→ Aim of the task
Transcribe every line of the listing below verbatim, and leave the pictures out.

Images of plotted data
Content starts
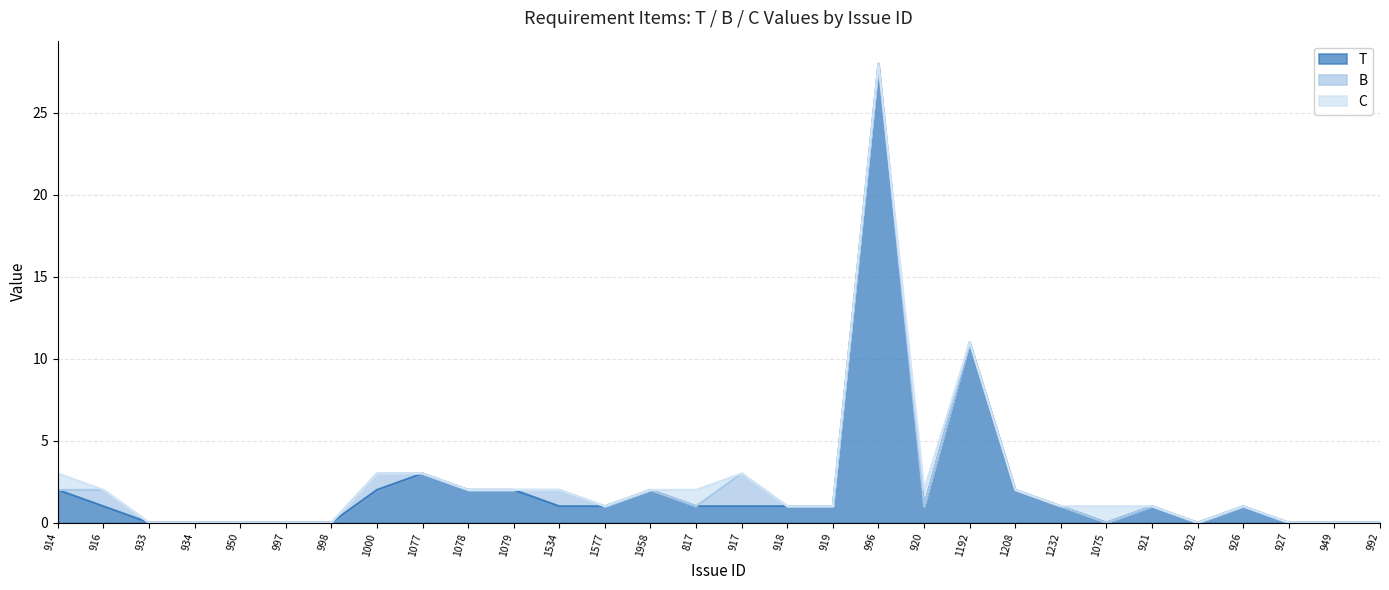

At which category does the chart reach its minimum across all series?

933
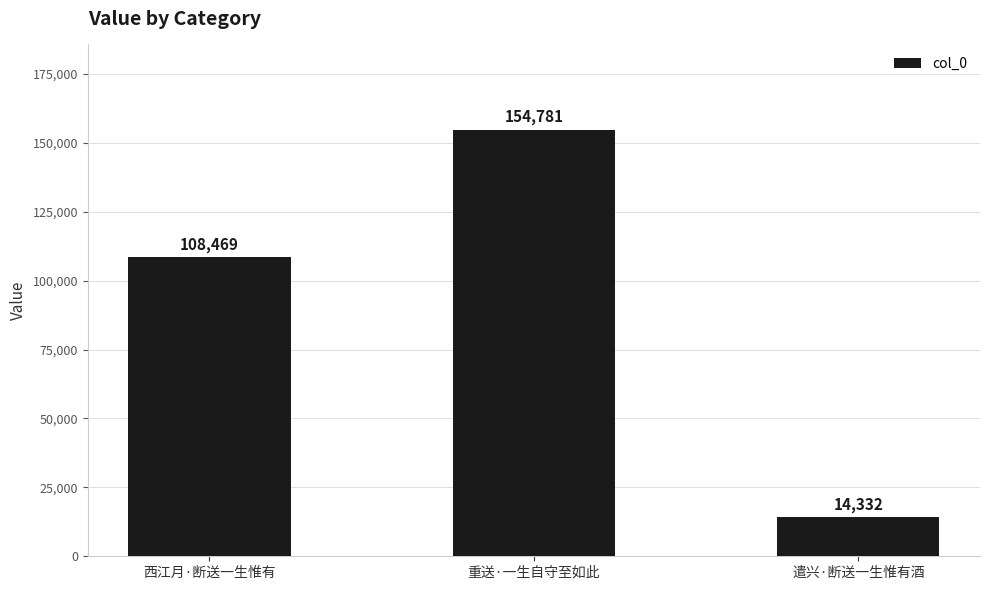

What is the change in value from 西江月·断送一生惟有 to 遣兴·断送一生惟有酒?

-94137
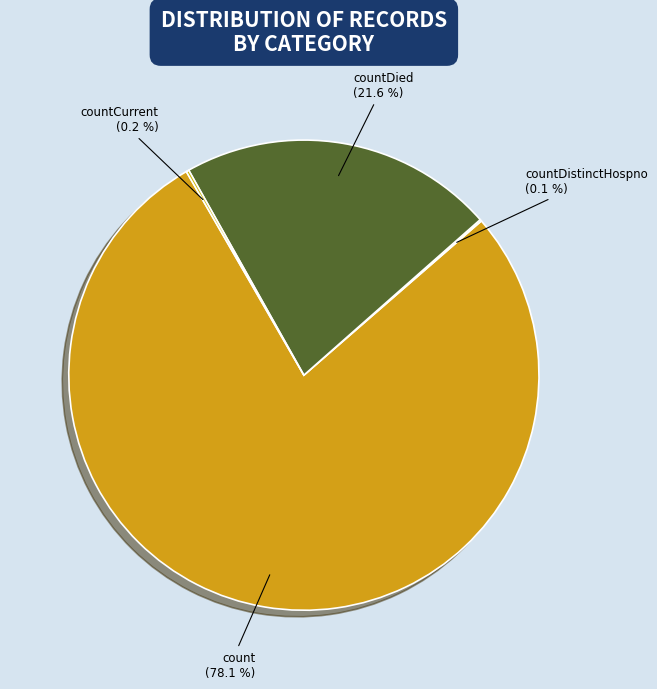

What portion of the pie excludes count?

21.9%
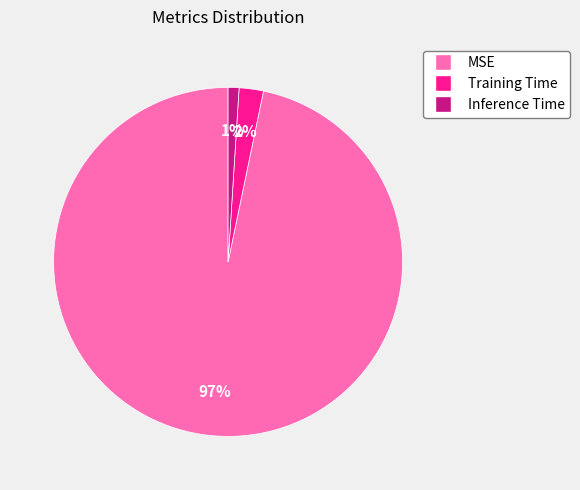

To the nearest percent, what is the average slice percentage?

33%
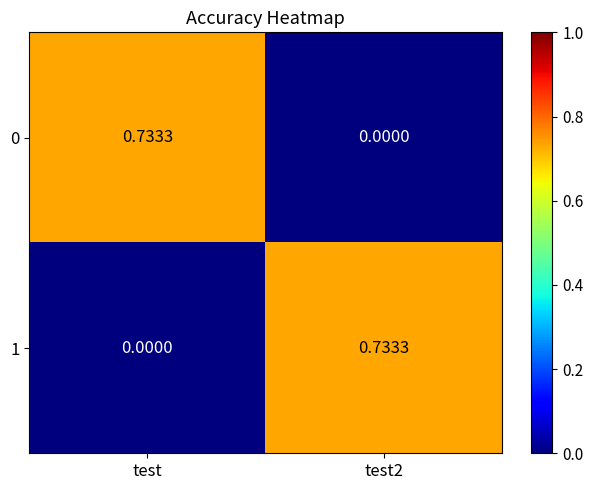

How many data points does each series have?

2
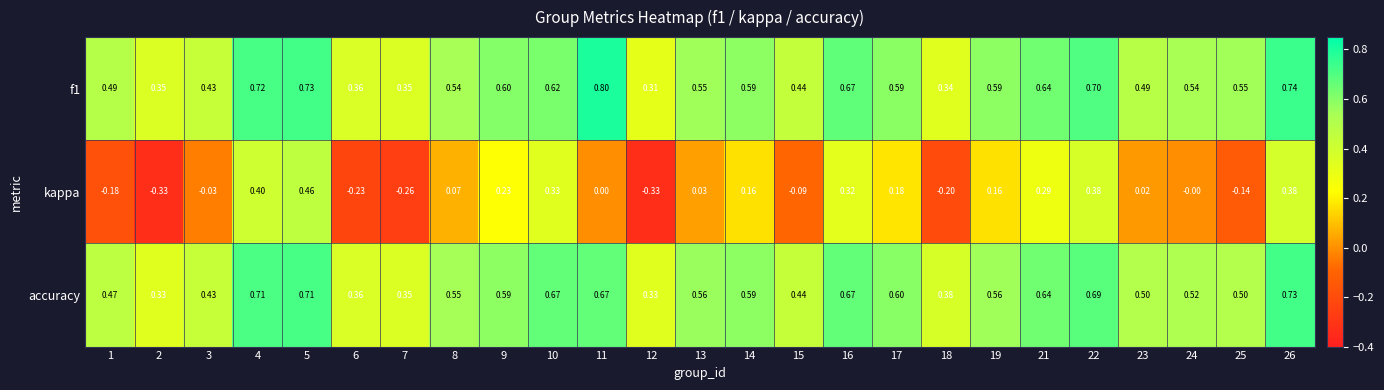

Which series has the largest range (max minus min)?

kappa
Content ends
→ Exercise solution
At which category does the chart reach its minimum across all series?

933

What is the change in value from 西江月·断送一生惟有 to 遣兴·断送一生惟有酒?

-94137

What portion of the pie excludes count?

21.9%

To the nearest percent, what is the average slice percentage?

33%

How many data points does each series have?

2

Which series has the largest range (max minus min)?

kappa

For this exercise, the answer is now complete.